In Figure 8.14, we can see more of the story here by exploring the partial residuals versus each of the predictors. There are actually quite clear relationships for each partial residual versus its predictor. For Age and HealthLevel, the relationship after adjusting for other predictors is clearly positive and linear. For ExAmount there is a clear relationship but it is actually curving, so would violate the linearity assumption. It is interesting that none of these were easy to see or even at all present in plots of the response versus individual predictors. This demonstrates the power of MLR methods to adjust/control for other variables to help us potentially more clearly see relationships between individual predictors and the response, or at least their part of the response.

plot(allEffects(sim1, residuals = T), grid = T)

Figure 8.14: Term-plots with partial residuals for Cholesterol level versus three predictors (simulated data).

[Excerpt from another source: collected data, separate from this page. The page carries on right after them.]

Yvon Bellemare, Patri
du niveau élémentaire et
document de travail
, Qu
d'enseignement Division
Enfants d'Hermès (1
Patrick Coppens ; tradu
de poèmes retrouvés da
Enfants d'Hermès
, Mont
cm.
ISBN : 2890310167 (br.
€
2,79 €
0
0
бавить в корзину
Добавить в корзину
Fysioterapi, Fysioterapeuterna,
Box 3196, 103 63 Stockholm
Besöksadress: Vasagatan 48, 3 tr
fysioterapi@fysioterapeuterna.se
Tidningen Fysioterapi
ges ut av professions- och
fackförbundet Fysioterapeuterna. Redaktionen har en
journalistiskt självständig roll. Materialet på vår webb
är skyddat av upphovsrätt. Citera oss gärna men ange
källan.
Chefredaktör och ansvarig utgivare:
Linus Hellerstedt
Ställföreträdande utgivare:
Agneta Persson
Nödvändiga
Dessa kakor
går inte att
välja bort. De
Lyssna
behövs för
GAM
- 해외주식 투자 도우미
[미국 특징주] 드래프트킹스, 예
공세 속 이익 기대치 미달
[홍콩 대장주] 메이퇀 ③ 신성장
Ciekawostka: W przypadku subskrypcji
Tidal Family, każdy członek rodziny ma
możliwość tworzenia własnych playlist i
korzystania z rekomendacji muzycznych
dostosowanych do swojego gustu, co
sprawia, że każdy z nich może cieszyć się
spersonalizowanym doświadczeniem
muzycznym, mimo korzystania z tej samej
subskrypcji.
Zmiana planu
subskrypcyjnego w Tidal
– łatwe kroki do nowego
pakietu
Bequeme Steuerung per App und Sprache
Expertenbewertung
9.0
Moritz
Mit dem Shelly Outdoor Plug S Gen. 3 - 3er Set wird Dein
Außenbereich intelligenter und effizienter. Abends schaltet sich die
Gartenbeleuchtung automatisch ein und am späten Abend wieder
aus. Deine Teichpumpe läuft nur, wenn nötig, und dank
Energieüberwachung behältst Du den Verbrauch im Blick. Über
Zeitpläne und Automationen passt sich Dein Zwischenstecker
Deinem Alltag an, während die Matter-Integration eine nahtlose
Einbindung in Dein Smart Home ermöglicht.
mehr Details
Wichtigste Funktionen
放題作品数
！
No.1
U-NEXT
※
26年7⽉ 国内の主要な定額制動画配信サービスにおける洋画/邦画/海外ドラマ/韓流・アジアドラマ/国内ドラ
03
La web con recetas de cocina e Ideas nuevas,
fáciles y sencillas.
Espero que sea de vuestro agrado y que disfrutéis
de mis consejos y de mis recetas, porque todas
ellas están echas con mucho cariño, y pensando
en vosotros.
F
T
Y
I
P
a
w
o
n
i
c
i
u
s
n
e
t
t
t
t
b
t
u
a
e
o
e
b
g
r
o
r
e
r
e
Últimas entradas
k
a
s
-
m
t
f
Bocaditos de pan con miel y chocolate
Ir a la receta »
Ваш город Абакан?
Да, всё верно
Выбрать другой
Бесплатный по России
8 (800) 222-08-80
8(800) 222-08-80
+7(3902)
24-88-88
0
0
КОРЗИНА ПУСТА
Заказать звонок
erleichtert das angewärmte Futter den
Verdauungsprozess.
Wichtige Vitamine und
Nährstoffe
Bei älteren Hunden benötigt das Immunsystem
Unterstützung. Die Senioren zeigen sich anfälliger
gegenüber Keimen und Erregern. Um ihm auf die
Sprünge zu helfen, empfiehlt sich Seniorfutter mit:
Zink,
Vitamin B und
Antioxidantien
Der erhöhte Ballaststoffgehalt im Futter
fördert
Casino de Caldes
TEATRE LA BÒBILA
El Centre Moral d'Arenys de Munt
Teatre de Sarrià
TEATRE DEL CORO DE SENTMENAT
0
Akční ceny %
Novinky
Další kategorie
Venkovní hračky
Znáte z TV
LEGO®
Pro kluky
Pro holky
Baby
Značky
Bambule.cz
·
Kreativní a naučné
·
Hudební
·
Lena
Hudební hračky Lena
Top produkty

For those that are interested in these partial residuals, we can re-construct some of the work that the effects package does to provide them. As noted above, we need to take our regular residuals and add back in the impacts of a predictor of interest to calculate the partial residuals. The regular residuals can be extracted using the residuals function on the estimated model and the contribution of, say, the ExAmount predictor is found by taking the values in that variable times its estimated slope coefficient, \(b_2 = 0.07447965\). Plotting these partial residuals versus ExAmount as in Figure 8.15 provides a plot that is similar to the second term-plot except for differences in the y-axis. The y-axis in term-plots contains an additional adjustment but the two plots provide the same utility in diagnosing a clear missed curve in the partial residuals that is related to the ExAmount. Methods to incorporate polynomial functions of the predictor are simple extensions of the lm work we have been doing but are beyond the scope of this material – but you should always be checking the partial residuals to assess the linearity assumption with each quantitative predictor and if you see a pattern like this, seek out additional statistical resources such as the Statistical Sleuth (Ramsey and Schafer (2012)) or a statistician for help.

d1 <- d1 %>% mutate(partres = residuals(sim1) + ExAmount * 0.07447965)
d1 %>% ggplot(mapping = aes(x = ExAmount, y = partres)) +
  geom_point() +
  geom_smooth(method = "lm", se = F) +
  geom_smooth(se = F, col = "darkred", lty = 2, lwd = 1) +
  theme_bw() +
  labs(y = "Partial Residual")

Plot of partial residual for ExAmount with the solid line for the MLR fit for this model component and the dashed line for the smoothing line that highlights the curvilinear relationship that the model failed to account for. — Figure 8.15: Plot of partial residual for `ExAmount` with the solid line for the MLR fit for this model component and the dashed line for the smoothing line that highlights the curvilinear relationship that the model failed to account for.